» ENTRIES SHOWN

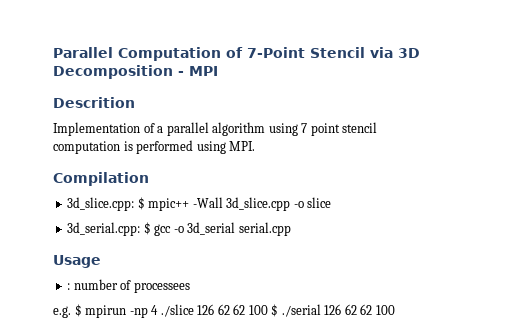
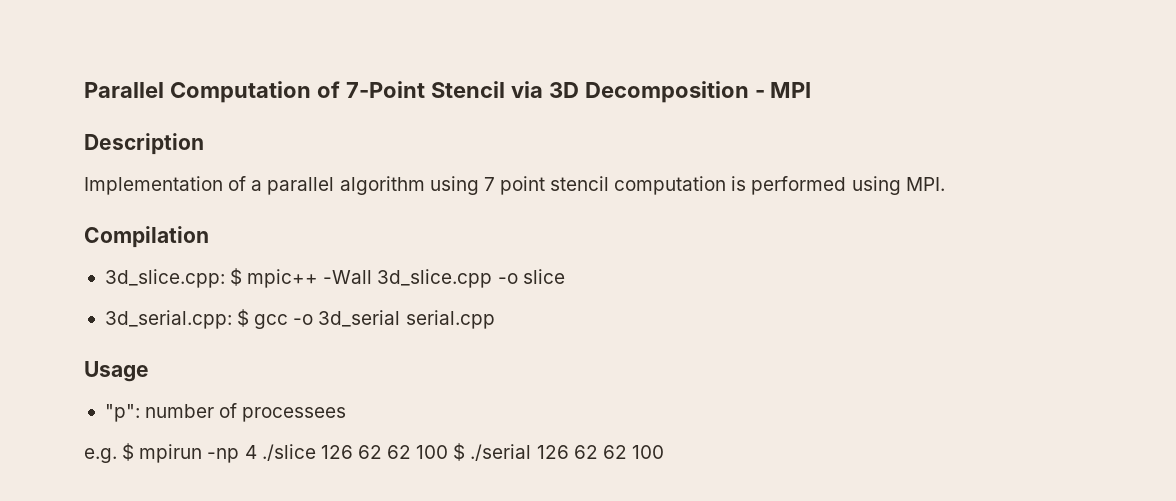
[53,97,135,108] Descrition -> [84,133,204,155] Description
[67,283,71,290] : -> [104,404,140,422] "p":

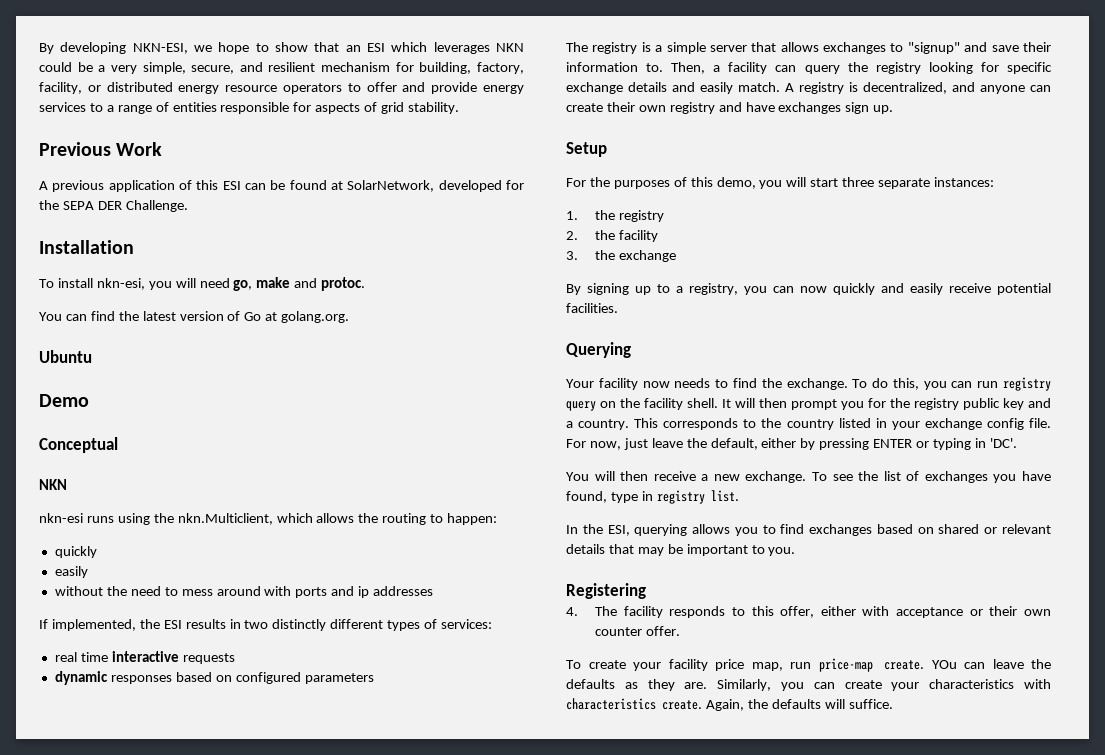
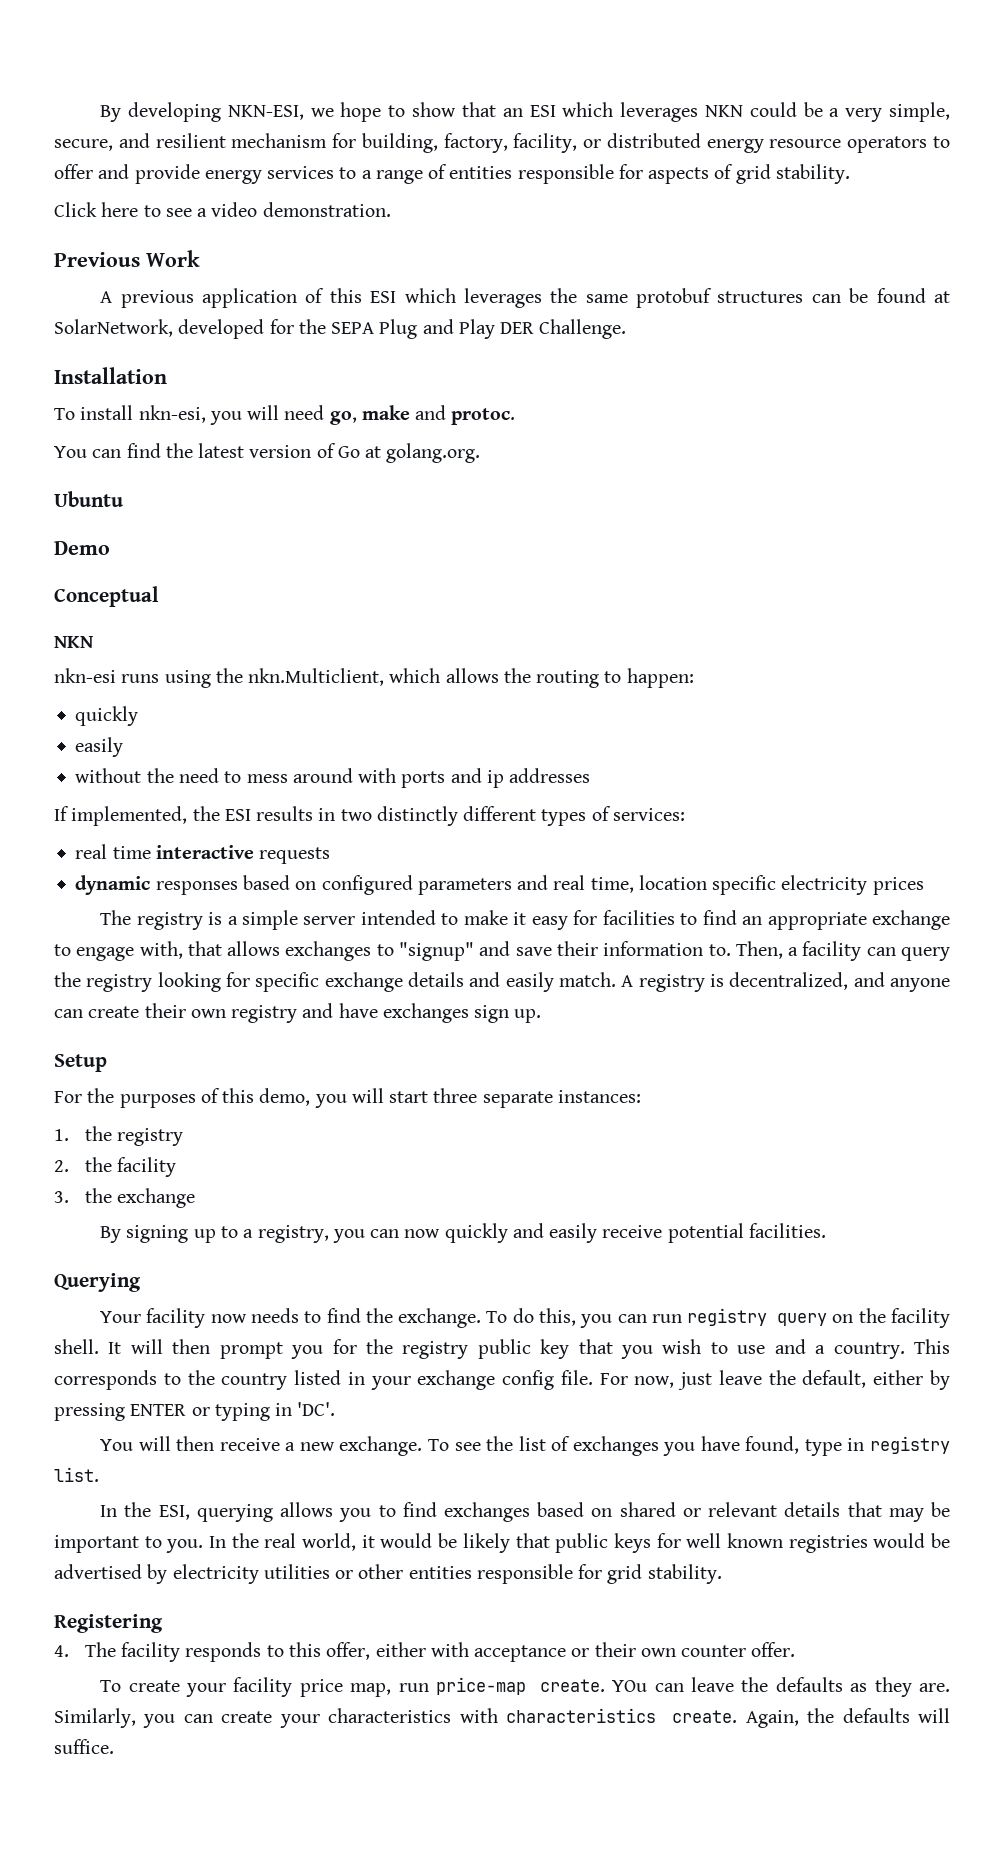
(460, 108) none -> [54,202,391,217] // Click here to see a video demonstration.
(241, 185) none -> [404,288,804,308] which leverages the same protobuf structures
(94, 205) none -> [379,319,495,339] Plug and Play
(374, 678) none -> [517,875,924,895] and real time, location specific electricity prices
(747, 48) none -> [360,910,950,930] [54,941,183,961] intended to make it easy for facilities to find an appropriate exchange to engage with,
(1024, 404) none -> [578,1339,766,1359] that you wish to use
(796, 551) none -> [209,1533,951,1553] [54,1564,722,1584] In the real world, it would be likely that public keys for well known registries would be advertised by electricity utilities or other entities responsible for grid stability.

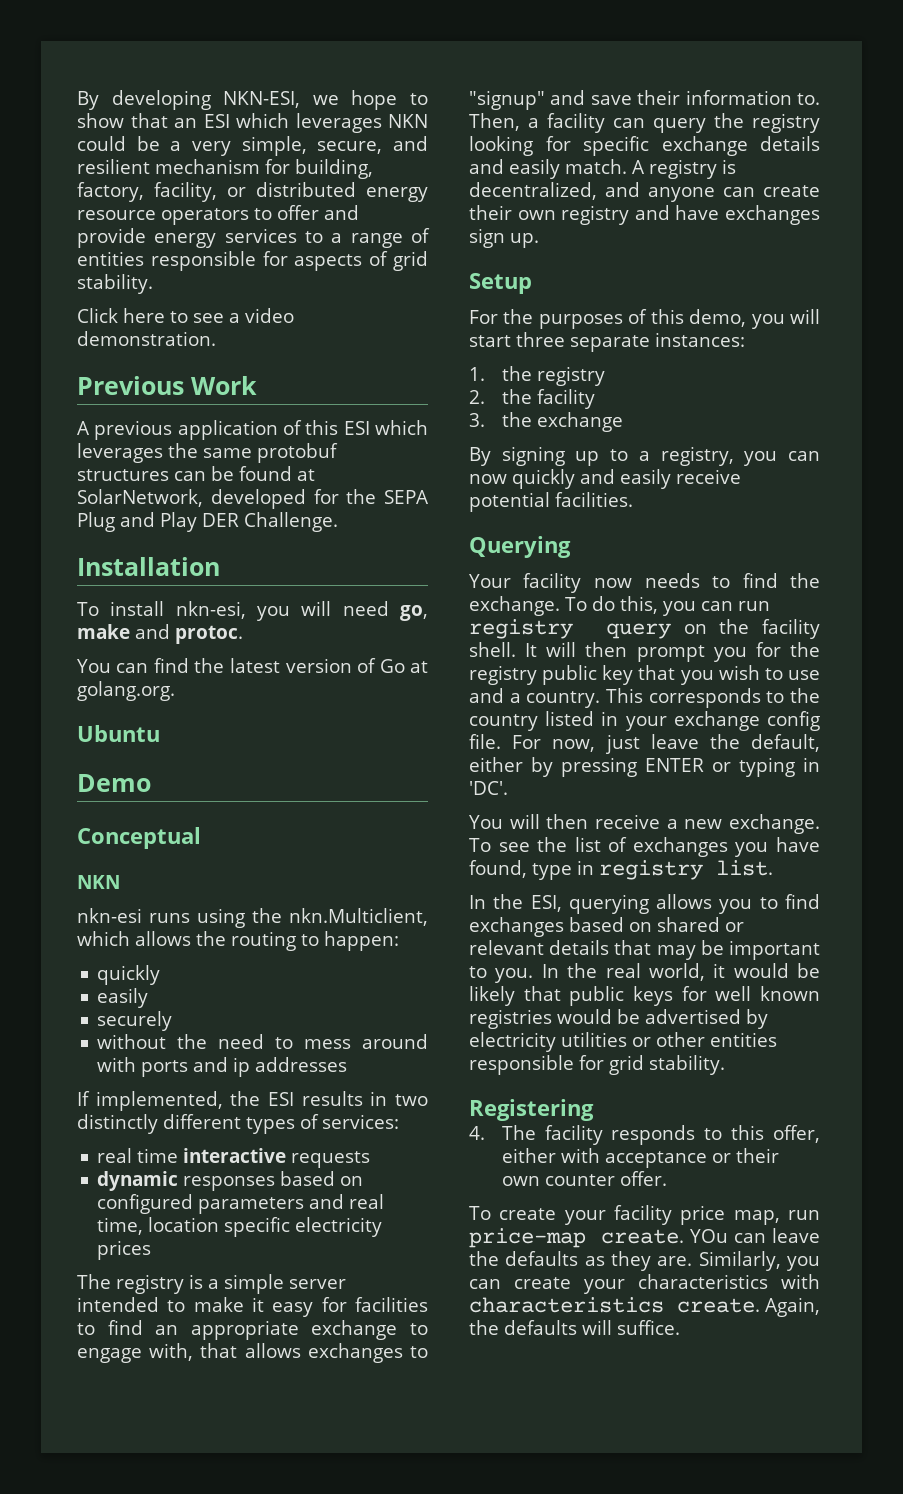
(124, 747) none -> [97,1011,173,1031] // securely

» DIRECTIONS
Give the number of lines above that include "none". Write nothing else.

» TASK RESULT
8